I have a (camX, camY, camZ) that is my camera position.
Then, I have an object placed at (objectX, objectY, objectZ)
How can I calculate, from the camera point of view, the azimut & elevation of my object ??
The first thing I would do, to simplify the problem, is transform the coordinate space so the camera is at (0, 0, 0) and pointing straight down one of the axes (so the direction is say (0, 0, 1)). Translating so the camera is at (0, 0, 0) is pretty trivial, so I won't go into that. Rotating so that the camera direction is (0, 0, 1) is a little trickier...
One way of doing it is to construct the full orthonormal basis of the camera, then stick that in a rotation matrix and apply it. The "orthonormal basis" of the camera is a fancy way of saying the three vectors that point forward, up, and right from the camera. They should all be at 90 degrees to each other (which is what the ortho bit means), and they should all be of length 1 (which is what the normal bit means).
You can get these vectors with a bit of cross-product trickery: the cross product of two vectors is perpendicular (at 90 degrees) to both.
To get the right-facing vector, we can just cross-product the camera direction vector with (0, 1, 0) (a vector pointing straight up). You'll need to normalise the vector you get out of the cross-product.

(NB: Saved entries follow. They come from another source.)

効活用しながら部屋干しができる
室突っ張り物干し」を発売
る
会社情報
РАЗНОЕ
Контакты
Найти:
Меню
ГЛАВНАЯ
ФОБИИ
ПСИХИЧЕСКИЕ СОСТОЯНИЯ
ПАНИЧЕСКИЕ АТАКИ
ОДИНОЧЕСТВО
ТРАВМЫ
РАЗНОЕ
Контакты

To get the up vector of the camera, we can cross product the camera direction vector with the right-facing vector we just calculated. Assuming both input vectors are normalised, this shouldn't need normalising.
We now have the orthonormal basis of the camera. If we stick these vectors into the rows of a 3x3 matrix, we get a rotation matrix that will transform our coordinate space so the camera is pointing straight down one of the axes (which one depends on the order you stick the vectors in).
It's now fairly easy to calculate the azimuth and elevation of the object.
To get the azimuth, just do an atan2 on the x/z coordinates of the object.
To get the elevation, project the object coordinates onto the x/z plane (just set the y coordinate to 0), then do:
acos(dot(normalise(object coordinates), normalise(projected coordinates)))
This will always give a positive angle -- you probably want to negate it if the object's y coordinate is less than 0.
The code for all of this will look something like:
fwd = vec3(camDirectionX, camDirectionY, camDirectionZ)
cam = vec3(camX, camY, camZ)
obj = vec3(objectX, objectY, objectZ)
# if fwd is already normalised you can skip this
fwd = normalise(fwd)
# translate so the camera is at (0, 0, 0)
obj -= cam
# calculate the orthonormal basis of the camera
right = normalise(cross(fwd, (0, 1, 0)))
up = cross(right, fwd)
# rotate so the camera is pointing straight down the z axis
# (this is essentially a matrix multiplication)
obj = vec3(dot(obj, right), dot(obj, up), dot(obj, fwd))
azimuth = atan2(obj.x, obj.z)
proj = vec3(obj.x, 0, obj.z)
elevation = acos(dot(normalise(obj), normalise(proj)))
if obj.y < 0:
elevation = -elevation
One thing to watch out for is that the cross-product of your original camera vector with (0, 1, 0) will return a zero-length vector when your camera is facing straight up or straight down. To fully define the orientation of the camera, I've assumed that it's always "straight", but that doesn't mean anything when it's facing straight up or down -- you need another rule.